SF3B1 Mutations Induce Oncogenic IRAK4 Isoforms and Activate Targetable Innate Immune Pathways in MDS and AML

SF3B1 mutations are the most frequently occurring splicing factor mutations in MDS and AML, however the misspliced genes that contribute the malignant state in SF3B mutant MDS or AML remains unclear. We determined that SF3B1 mutant cases of MDS express a longer, active isoform of interleukin 1 receptor associated kinase (IRAK4).

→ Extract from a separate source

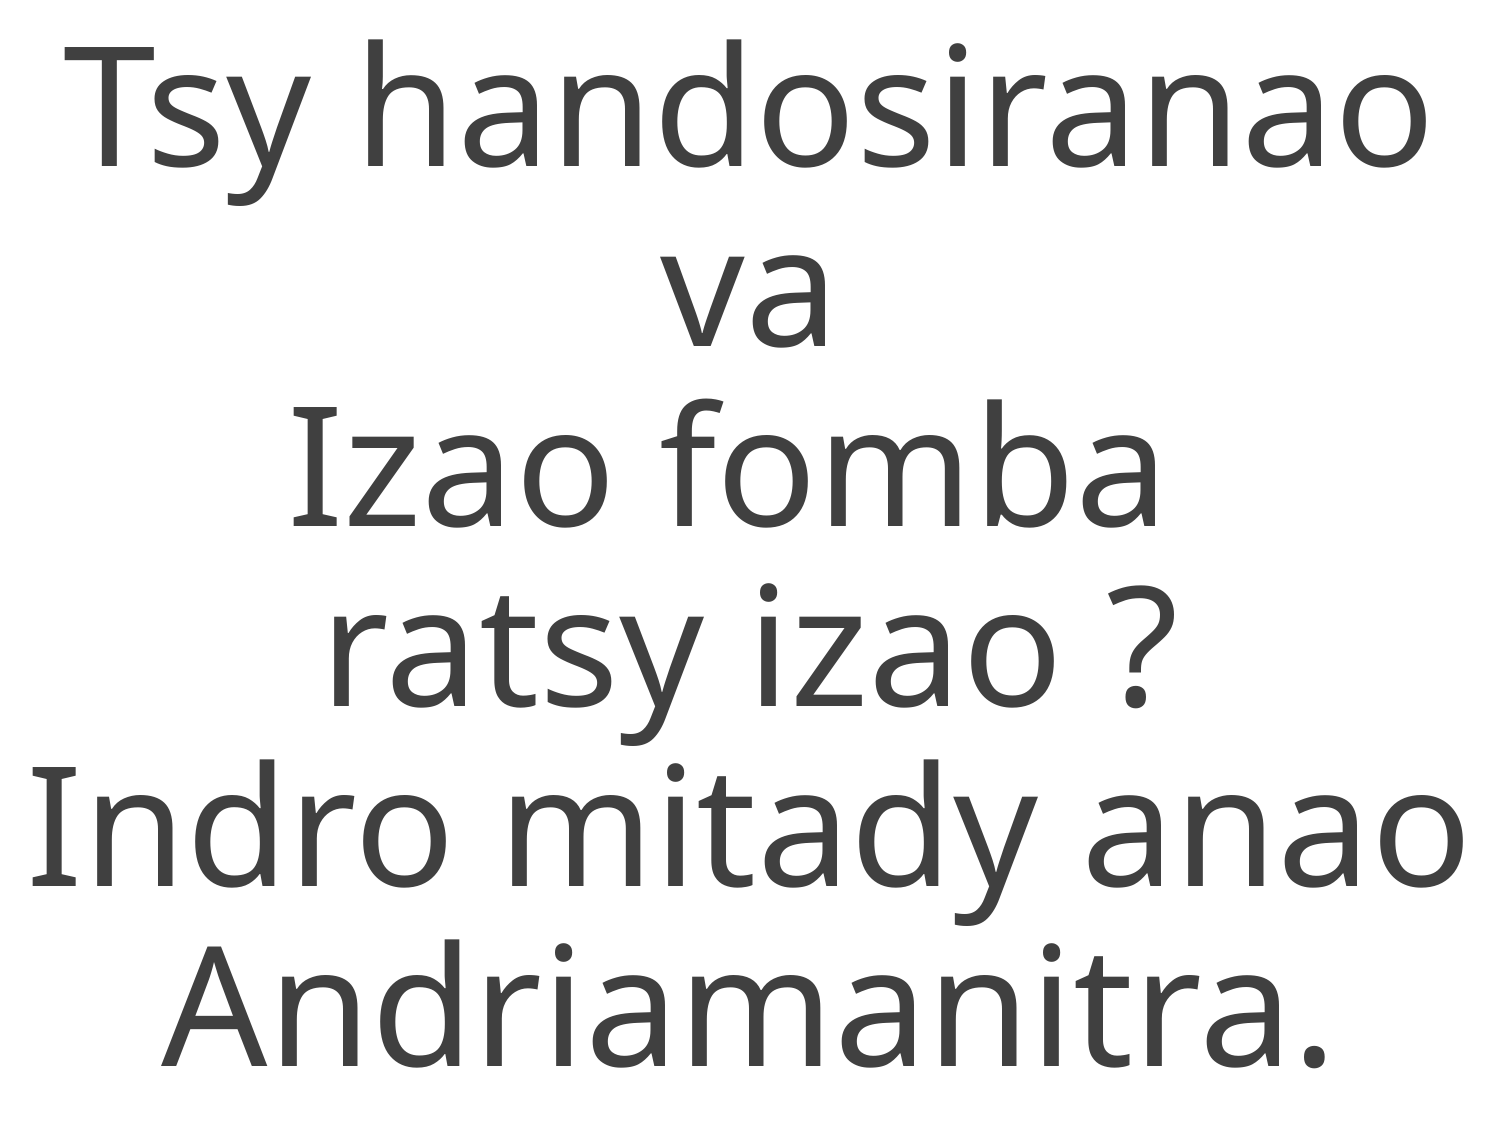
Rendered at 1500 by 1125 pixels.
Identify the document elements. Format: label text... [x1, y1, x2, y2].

title Tsy handosiranao va Izao fomba ratsy izao ? Indro mitady anao Andriamanitra. [0, 453, 1500, 672]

IRAK4 is a serine/threonine kinase that is downstream of toll-like receptor (TLR) signaling and leads to activation of oncogenic signaling states, including NF-kB and MAPK. Examination of IRAK4 by RNA sequencing showed that normal cells predominantly express small IRAK4 isoforms resulting from exclusion of the part of exon 6. These isoforms are targeted for proteosomal degradation leading to diminished IRAK4 expression and activation in normal cells. In contrast, a large proportion of MDS/AML samples with SF3B1 mutation show increased expression of an IRAK4 isoform that retains full exon 6, encoding the full-length protein (IRAK4-Long). Consequently, we show that expression of mutant SF3B1-K700E in leukemic cells is associated with increased NF-kB activity, suggesting that mutations in SF3B1 instruct expression of IRAK4 RNA isoforms with maximal functional potential. Furthermore, SF3B1 mutant MDS and AML cells exhibited a block in hematopoietic differentiation in clonogenic assays. This differentiation block was ameliorated with pharmacologic inhibition of IRAK4 with CA-4948, a potent oral clinically useful small-molecule inhibitor of IRAK4. CA-4948 blocked TLR-stimulated cytokine release in various cell models and also led to decreased leukemic burden in mice xenografted with SF3B1 mutant MDS/AML cells. Finally, we determined that SF3B1 mutation induced IRAK4 activation led to TRAF6 mediated K63 ubiquitination of critical cell cycle and regulatory proteins directly implicated in oncogenesis. We had recently shown that U2AF1 mutations can lead to IRAK4 activation via retention of exon 4 (Smith et al, Nat Cell Bio, 2019). Our data now demonstrate that SF3B1 leads to overactivation of IRAK4 via retention of a different exon (exon 6), thus reinforcing that IRAK/TRAF6 activation is a common downstream oncogenic pathway in splicing factor mutated MDS/AML. Taken together, in this study, we find that mutations in SF3B1 induce expression of therapeutically targetable "active" IRAK4 isoforms and provide a genetic link between a spliceosome mutation and oncogenic innate immune signaling in MDS and AML.